**PROBLEMAS A RESOLVER:**
(a) Imprima o trecho do texto sobre a esperança que começa em "Entramos em 2025" e termina em "estamos a celebrar.".
(b) Identifique e copie todas as linhas que contêm a palavra "kern", levando em conta maiúsculas e minúsculas.

Entramos em 2025 com uma série de nuvens sombrias a pairar sobre as nossas cabeças.
A afirmação que encabeça este texto não traduz certamente a perspetiva mais desejável para um começo de ano. O ideal seria uma afirmação positiva e carregada de esperança. E, em certo sentido, podia começar por ela, pois já estamos em pleno Jubileu da Esperança. Prefiro, no entanto, ensaiar outro caminho, começando por um convite a reconhecer os desafios que enfrentamos e que não desapareceram no início deste ano. Depois, uma vez reconhecidos, podemos então identificar algumas ações concretas que nos possam ajudar a esperançar, ou seja, a fazer com que aquilo que esperamos possa acontecer com o nosso contributo e com o suporte, a ajuda e a interpelação do Deus encarnado, que ainda estamos a celebrar.
Nesse exercício recorro à mensagem do Papa Francisco para o Dia Mundial da Paz (1 janeiro de 2025). Nela somos convidados a reconhecer desafios e a assumir responsabilidades:
“Cada um de nós deve sentir-se, de alguma forma, responsável pela devastação a que a nossa casa comum está sujeita, a começar pelas ações que, mesmo indiretamente, alimentam os conflitos que assolam a humanidade. […]. Refiro-me, em particular, às desigualdades de todos os tipos, ao tratamento desumano dispensado aos migrantes, à degradação ambiental, à confusão gerada intencionalmente pela desinformação, à rejeição a qualquer tipo de diálogo e ao financiamento ostensivo da indústria militar. Todos estes são fatores de uma ameaça real à existência de toda a humanidade. No início deste ano, portanto, queremos escutar este grito da humanidade para nos sentirmos chamados, todos nós, juntos e de modo pessoal, a quebrar as correntes da injustiça para proclamar a justiça de Deus. Alguns atos esporádicos de filantropia não serão suficientes. Em vez disso, são necessárias transformações culturais e estruturais, para que possa haver também uma mudança duradoura.”
Reconhecendo, sem medo, os desafios e as responsabilidades, será então mais fácil compreender as mudanças culturais e estruturais que temos de urgentemente realizar, para fazer acontecer a esperança.

**DADOS DA TAREFA:**
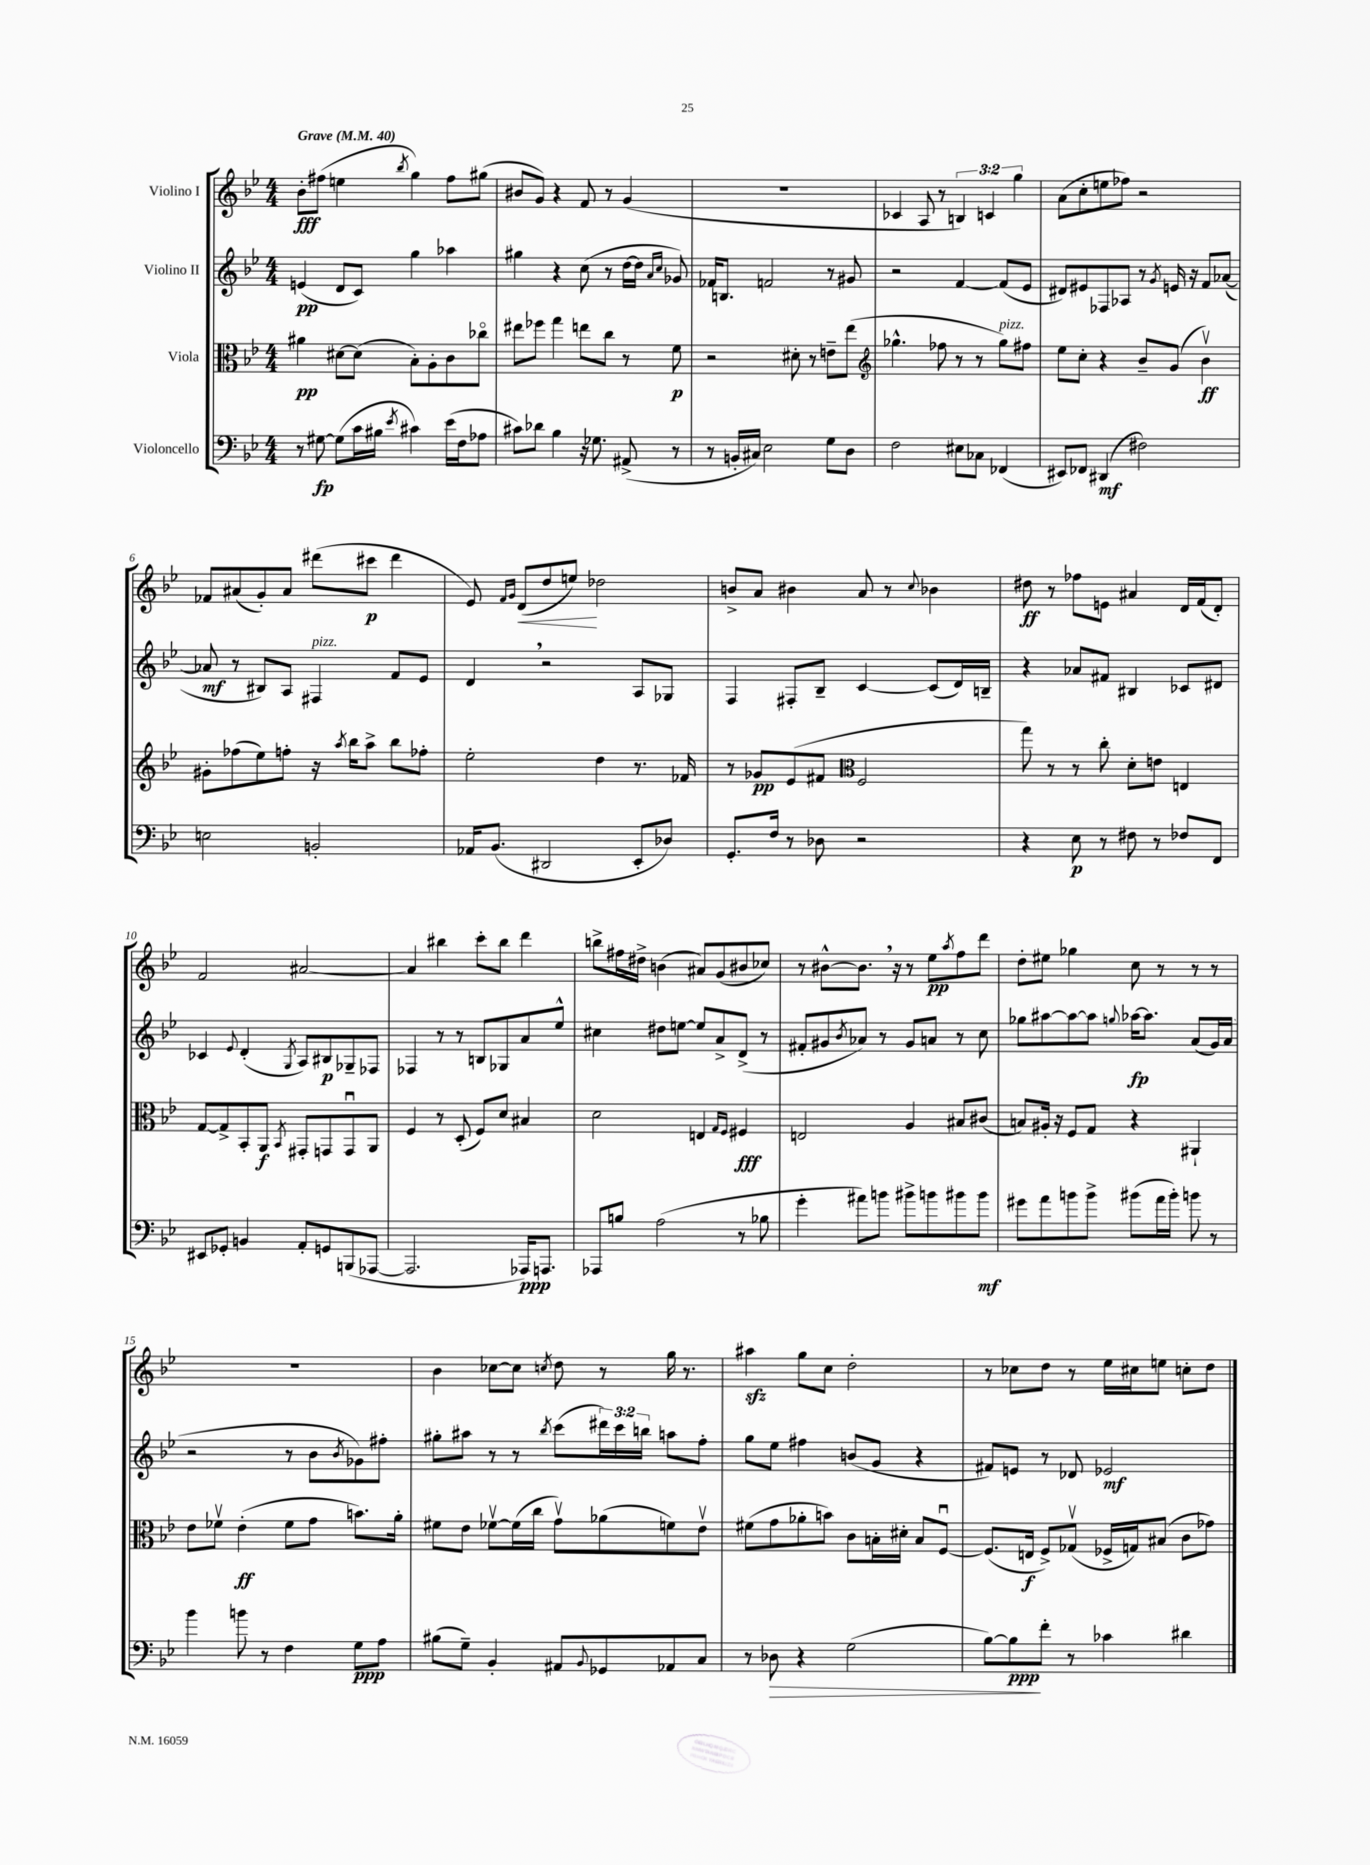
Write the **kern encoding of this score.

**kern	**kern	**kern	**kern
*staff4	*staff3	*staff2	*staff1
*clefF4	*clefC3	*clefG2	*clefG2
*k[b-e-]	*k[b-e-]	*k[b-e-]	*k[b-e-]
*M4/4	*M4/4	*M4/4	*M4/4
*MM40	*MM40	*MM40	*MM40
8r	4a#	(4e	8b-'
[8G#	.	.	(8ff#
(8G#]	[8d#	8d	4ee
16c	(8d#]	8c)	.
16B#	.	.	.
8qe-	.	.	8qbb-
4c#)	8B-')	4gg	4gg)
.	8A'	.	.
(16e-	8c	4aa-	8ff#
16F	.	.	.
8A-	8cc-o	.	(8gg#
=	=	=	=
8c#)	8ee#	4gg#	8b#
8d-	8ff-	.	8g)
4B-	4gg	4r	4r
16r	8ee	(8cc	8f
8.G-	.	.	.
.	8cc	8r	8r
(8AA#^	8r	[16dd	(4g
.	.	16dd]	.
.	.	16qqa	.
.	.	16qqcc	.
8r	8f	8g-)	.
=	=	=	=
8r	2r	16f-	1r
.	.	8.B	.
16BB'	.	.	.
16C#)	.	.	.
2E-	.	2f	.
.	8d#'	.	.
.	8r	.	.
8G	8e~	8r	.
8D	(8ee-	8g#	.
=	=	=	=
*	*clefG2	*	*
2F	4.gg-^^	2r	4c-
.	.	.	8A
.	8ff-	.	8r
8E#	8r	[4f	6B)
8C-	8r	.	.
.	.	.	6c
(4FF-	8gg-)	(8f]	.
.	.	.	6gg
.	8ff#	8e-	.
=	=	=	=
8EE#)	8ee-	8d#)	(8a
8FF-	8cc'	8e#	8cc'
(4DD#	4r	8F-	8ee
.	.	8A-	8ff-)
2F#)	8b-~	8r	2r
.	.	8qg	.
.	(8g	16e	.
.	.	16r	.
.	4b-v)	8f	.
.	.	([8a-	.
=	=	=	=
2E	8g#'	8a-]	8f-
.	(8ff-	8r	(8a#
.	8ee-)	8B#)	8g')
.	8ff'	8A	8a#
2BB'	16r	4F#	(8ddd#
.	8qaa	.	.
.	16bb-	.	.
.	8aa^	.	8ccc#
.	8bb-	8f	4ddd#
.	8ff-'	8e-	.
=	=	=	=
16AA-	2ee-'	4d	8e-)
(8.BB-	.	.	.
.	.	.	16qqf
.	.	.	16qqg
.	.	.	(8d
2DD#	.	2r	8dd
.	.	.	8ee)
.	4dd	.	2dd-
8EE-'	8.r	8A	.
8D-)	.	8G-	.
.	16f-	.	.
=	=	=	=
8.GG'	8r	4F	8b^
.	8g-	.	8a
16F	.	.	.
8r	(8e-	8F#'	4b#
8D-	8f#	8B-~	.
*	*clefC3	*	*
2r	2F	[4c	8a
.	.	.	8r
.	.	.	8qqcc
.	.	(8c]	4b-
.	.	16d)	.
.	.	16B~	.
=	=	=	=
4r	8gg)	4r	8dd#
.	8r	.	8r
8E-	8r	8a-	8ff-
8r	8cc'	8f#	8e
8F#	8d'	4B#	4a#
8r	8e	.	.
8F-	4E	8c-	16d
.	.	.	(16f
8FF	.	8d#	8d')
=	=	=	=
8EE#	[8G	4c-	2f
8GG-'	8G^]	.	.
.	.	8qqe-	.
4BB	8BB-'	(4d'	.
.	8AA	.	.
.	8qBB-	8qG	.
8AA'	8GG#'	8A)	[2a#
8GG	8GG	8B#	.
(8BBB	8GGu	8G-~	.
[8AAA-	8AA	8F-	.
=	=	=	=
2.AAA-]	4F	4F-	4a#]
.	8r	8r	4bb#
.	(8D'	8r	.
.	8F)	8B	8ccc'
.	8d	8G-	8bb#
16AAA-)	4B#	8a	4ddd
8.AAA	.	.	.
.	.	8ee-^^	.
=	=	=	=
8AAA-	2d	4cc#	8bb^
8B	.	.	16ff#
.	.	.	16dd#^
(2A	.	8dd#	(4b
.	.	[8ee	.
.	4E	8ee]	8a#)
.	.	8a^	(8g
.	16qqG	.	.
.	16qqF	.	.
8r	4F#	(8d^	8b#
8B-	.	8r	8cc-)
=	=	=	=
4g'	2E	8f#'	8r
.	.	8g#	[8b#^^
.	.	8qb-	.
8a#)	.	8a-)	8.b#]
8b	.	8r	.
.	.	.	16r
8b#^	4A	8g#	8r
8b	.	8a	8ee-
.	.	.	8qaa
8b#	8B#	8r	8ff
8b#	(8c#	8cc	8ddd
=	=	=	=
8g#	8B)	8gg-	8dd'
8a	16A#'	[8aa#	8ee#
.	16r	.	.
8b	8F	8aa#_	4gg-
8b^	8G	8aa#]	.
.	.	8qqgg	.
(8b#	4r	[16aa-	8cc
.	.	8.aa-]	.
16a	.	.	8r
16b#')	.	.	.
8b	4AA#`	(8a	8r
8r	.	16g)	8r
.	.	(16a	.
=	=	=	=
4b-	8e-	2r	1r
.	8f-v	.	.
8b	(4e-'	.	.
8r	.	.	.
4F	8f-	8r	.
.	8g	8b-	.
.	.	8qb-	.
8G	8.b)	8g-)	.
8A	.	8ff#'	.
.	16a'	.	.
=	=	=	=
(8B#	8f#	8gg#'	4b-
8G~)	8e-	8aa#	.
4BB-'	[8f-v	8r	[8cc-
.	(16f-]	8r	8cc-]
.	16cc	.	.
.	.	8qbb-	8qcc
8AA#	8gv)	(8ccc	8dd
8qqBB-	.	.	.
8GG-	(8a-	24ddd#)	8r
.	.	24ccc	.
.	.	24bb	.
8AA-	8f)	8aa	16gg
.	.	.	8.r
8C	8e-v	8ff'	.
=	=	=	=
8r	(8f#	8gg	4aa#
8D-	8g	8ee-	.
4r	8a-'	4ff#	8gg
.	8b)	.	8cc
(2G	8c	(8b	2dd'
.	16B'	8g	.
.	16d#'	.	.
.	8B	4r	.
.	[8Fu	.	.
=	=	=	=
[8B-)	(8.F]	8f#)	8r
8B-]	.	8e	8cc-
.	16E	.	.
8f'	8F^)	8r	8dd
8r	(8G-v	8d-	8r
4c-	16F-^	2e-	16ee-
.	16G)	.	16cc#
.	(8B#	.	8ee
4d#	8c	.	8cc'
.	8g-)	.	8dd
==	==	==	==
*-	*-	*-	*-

**RESPOSTAS POR TAREFA:**
(a)
Entramos em 2025 com uma série de nuvens sombrias a pairar sobre as nossas cabeças.
A afirmação que encabeça este texto não traduz certamente a perspetiva mais desejável para um começo de ano. O ideal seria uma afirmação positiva e carregada de esperança. E, em certo sentido, podia começar por ela, pois já estamos em pleno Jubileu da Esperança. Prefiro, no entanto, ensaiar outro caminho, começando por um convite a reconhecer os desafios que enfrentamos e que não desapareceram no início deste ano. Depois, uma vez reconhecidos, podemos então identificar algumas ações concretas que nos possam ajudar a esperançar, ou seja, a fazer com que aquilo que esperamos possa acontecer com o nosso contributo e com o suporte, a ajuda e a interpelação do Deus encarnado, que ainda estamos a celebrar.

(b)
Write the **kern encoding of this score.
**kern	**kern	**kern	**kern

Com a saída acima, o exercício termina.